Picky eating over a long period is worrisome because it can lead to an unbalanced diet, lacking in the proper nutrients.  According to Dr. Han Wee Meng, Principal Dietician, Department of Nutrition and Dietetics, KK Women’s and Children’s Hospital, “...eating unhealthily sets the children up for an increased risk of obesity and obesity-related conditions such as sleep disorders and metabolic problems such as diabetes, hypertension and cardiovascular diseases.”

How can you encourage your picky eater to enjoy a well-balanced, nutrient-rich diet?  Experts from the KK Women’s and Children’s Hospital offer these tips:

Learn what your child needs for a well-balanced diet.  Talk with your doctor or a dietician about your child’s nutritional needs.  These needs will change as your child grows and develops.  Consult the Health Promotion Board’s Healthy Diet Pyramid and daily calorie recommendations to create a healthy diet plan for your whole family.

Teach your child about healthy eating.  Share with your child what you have learned about their dietary needs and how to make healthy eating choices.

Display healthy eating habits.  If you want your child to make healthy food choices, you need to be making those choices as well.  Not only will you improve their health, but you will improve your own health too!

Give your child a voice.  Allow your child to decide how much they will eat.  Do not try to force them to eat a particular amount.  They will eat until they are full.  Forcing a child to eat more than they want to can teach them to ignore the natural feelings of fullness. This can lead to a lifetime of obesity.

Start the day off right with breakfast.  Children who eat breakfast on a regular basis have better concentration and memory retention, are less likely to be hyperactive, and have a foundation for a lifetime of healthy eating habits.  Eating a healthy breakfast also boosts your child’s metabolism so that they can properly burn calories and absorb the nutrients in their food.  

Eat snacks and meals on a regular schedule.  When you give your child snacks and meals on a schedule, you can expect them to be hungry for meals and snacks.  Three meals and three snacks each day meet the needs of most children.

Provide healthy snack choices.  Be sure that your pantry and refrigerator are stocked with healthy snack options.  Provide your child with a wide selection of ready-to-eat fruits and vegetables.  Also have individual packages of whole grain crackers, low-fat yoghurt, and nuts on hand.  Let your child pick which healthy snack they will eat.

Prepare meals at home. When you prepare meals in your own kitchen, you can choose how much salt or sugar is added and which oil to cook with.  You can prepare healthier versions of your family’s favourite dishes.  Preparing meals at home also gives you the opportunity to cook with your child.  They are more likely to try new dishes they have helped to prepare.

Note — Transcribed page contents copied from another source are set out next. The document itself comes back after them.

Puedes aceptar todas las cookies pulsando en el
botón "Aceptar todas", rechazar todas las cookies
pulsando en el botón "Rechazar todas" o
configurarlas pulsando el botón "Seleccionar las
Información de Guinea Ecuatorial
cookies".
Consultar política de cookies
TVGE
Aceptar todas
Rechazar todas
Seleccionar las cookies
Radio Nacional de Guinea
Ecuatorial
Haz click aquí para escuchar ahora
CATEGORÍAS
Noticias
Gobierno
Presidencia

Eat dinner as a family.  Dinnertime is a great opportunity for your family to bond together and share experiences.  It is also a good time for you to introduce your child to new foods and model healthy eating habits.

Expose your child to new foods in a neutral environment.  Do not judge or condemn your child if they do not like a new food.  Many children have to try a new food 10 to 15 times before they like it.  If your child tries something new and doesn’t like it, wait a few days and offer it again.  Maybe this time add it to a different dish or pair it with different seasonings. 

Do not let your child fill up on drinks.  If you allow your child to drink juice or milk around meal times, their stomachs will be full.  They will not be hungry for the meal you have prepared.  

Do not resort to bribery.  If you tell your child that they can have a food they really like if they will try a new food, they will automatically think something is wrong with the new food.  Try not to respond if your child has a negative reaction to a new food.  They know that they can get attention by refusing to eat what you have prepared.

Remember, that your child is not going to starve.  Many of their picky preferences are a part of a phase that they will grow out of.  Consistently offering your child nutritious snacks and meals, while modeling good eating habits will give them the foundation for a lifetime of healthy eating habits and good health.